If he has Lewy's they won't likely see early stage (now) by MRI or any other way. But his descriptions of his hallucinations may be enough in a neuro exam. ASK THE DOCTOR ABOUT LEWYS.
He will still be able to appoint you his POA in an attorney office if he will, and if you want it; you need to do meticulous record keeping if you choose to accept this as you will have to be able to account for every penny in and every penny out of his accounts.
My brother CHOSE to go into assisted living. He knew what he has and where it would take him. He died, and was happy about that fact, in Hospice care 1 1/2 years later of sepsis that started from a small sore on his shin.
I hope I am wrong, but the story you told has flashbulbs going off everywhere for me. It sounds like my bro.
WhatEVER is going on here now must be checked out. Start with a trip to his doctor for that urinalysis. I hope for an easy explanation.
Come back and let us know updates. I wish you so much good luck here.
You may have been caring for your Grandpa for a while now but do you have legal authority to do so? He needs to assign you as his PoA before his cognitive condition declines further. Please update us as to whether you are his PoA or not, because if not there are important things we can tell you here.

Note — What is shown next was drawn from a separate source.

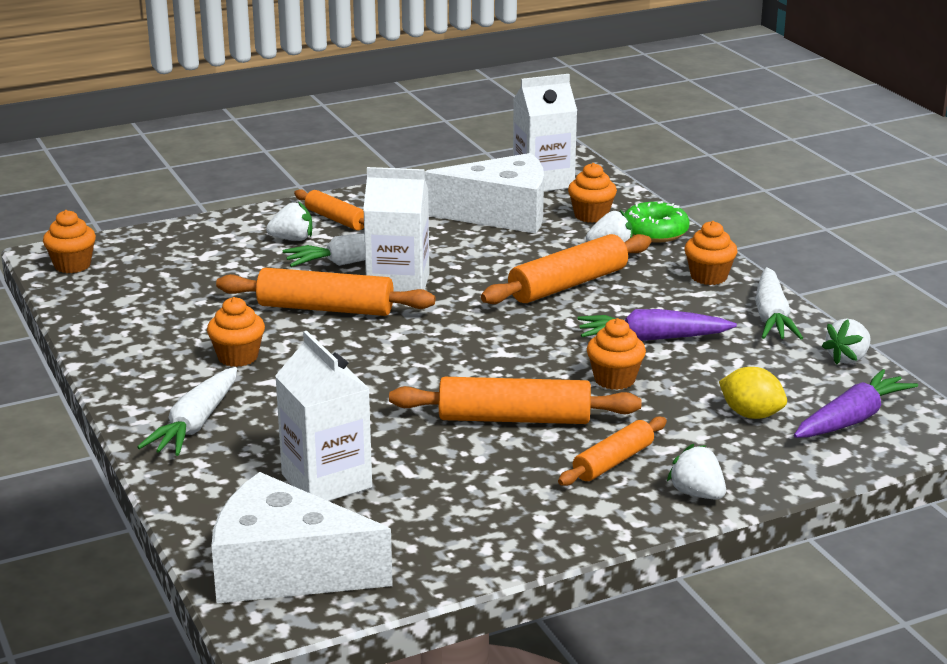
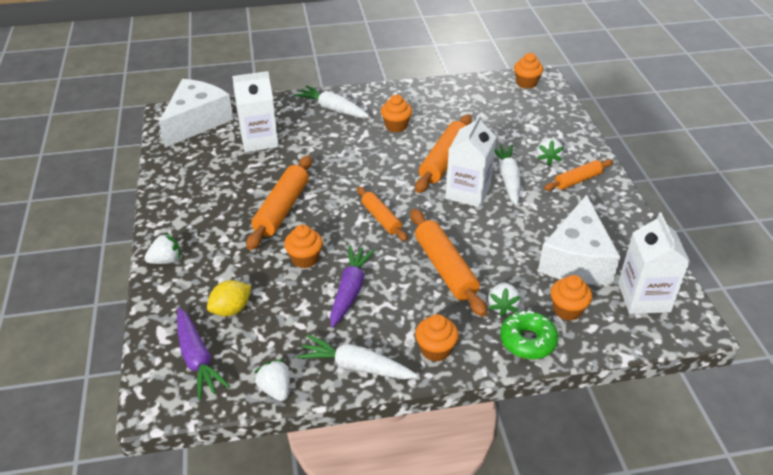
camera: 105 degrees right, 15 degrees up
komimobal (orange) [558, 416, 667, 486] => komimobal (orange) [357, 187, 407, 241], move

Also, if he has any memory issues he may not be taking his 23 pills correctly. Even if you administer them to him, if you are leaving the bottles there where he can access them, he may be taking more when you're not there. I would not assume he's taking them correctly if he's been doing it all along.

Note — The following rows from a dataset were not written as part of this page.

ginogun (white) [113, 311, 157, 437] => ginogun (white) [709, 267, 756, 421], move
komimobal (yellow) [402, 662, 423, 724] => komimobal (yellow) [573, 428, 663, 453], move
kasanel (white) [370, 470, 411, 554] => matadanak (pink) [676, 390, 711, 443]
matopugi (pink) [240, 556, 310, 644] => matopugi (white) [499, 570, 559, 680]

When you take him to his doctor be sure to ask for the HIPAA form for Medical Representative. Write in your name as his MR and have him sign it. This allows his medical team at that clinic to legally be able to discuss your Grandpa's private medical information with you without him present or with his expressed permission. This is not the same as a MPoA. This form needs to be filled out at every doctor he sees, it's not a blanket form even within a network of clinics.
Does your Grandpa still drive? How old is he? Does he speak English?

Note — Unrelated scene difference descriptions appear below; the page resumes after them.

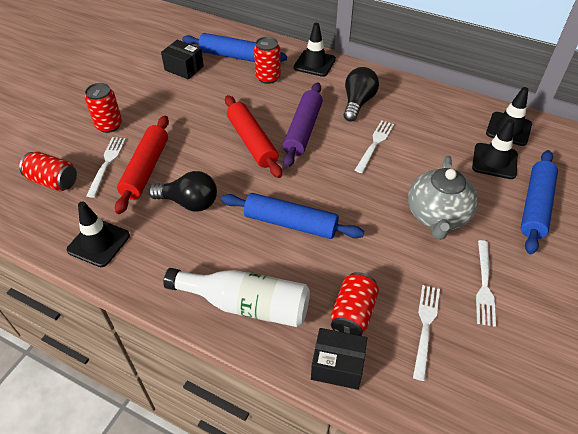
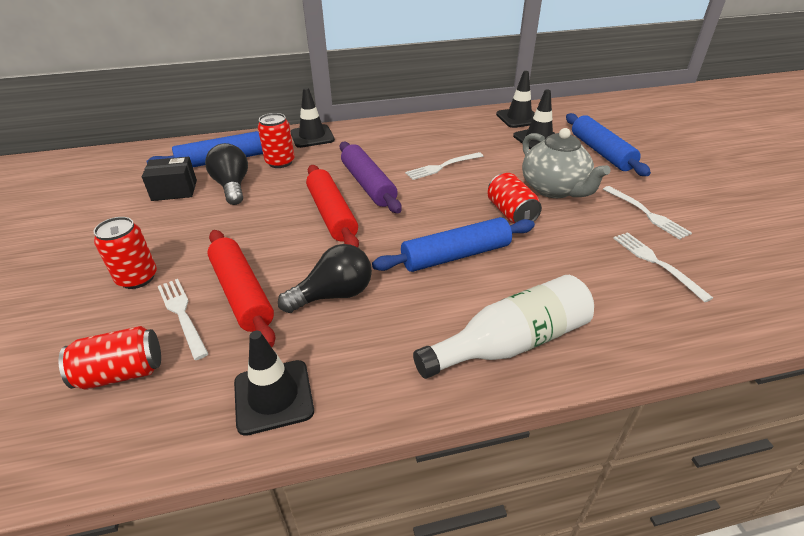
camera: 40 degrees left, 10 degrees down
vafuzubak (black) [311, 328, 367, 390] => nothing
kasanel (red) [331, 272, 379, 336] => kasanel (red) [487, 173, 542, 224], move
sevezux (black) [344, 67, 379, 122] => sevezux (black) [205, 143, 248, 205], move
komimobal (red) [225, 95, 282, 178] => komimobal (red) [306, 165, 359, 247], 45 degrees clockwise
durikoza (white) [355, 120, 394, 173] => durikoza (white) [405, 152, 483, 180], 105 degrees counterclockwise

https://www.agingcare.com/topics/169/urinary-tract-infection-uti
Could be UTI as mentioned, but if over 6 months, may be other causes eg New medications? Brain changes?
Does he know these visions are not real? Do they upset him?
Even if he knows they are not real, if they are upsetting it is a big concern. I would be especially worried about him fleeing his home in the night in fear.
It may be too hard for him to phone you when distressed at night..? Does he have a falls/emergency alarm to press?